Your objective ->
The data below holds a line containing "Add to Shortlist" and a line containing "Show More Hotels"; please quote exactly those two lines and every line between them, and nothing else.

Data to use ->
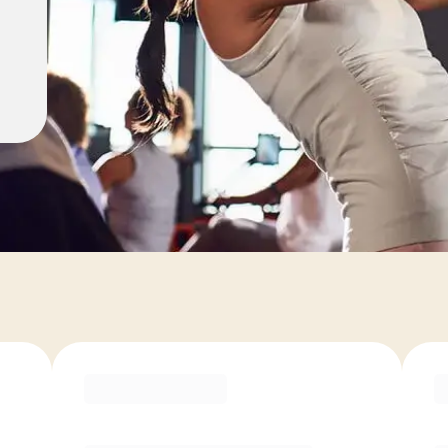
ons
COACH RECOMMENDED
==
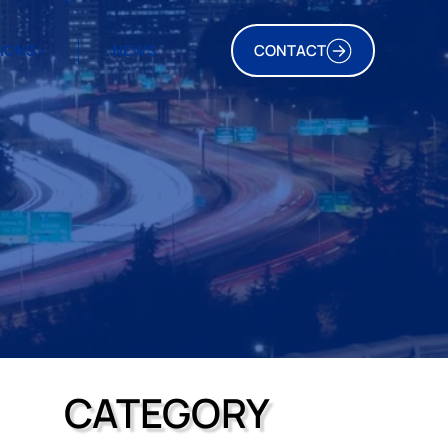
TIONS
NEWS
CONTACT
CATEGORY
--
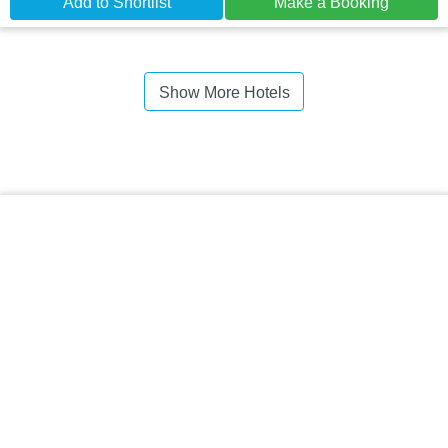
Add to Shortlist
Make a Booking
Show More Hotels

Answer ->
Add to Shortlist
Make a Booking
Show More Hotels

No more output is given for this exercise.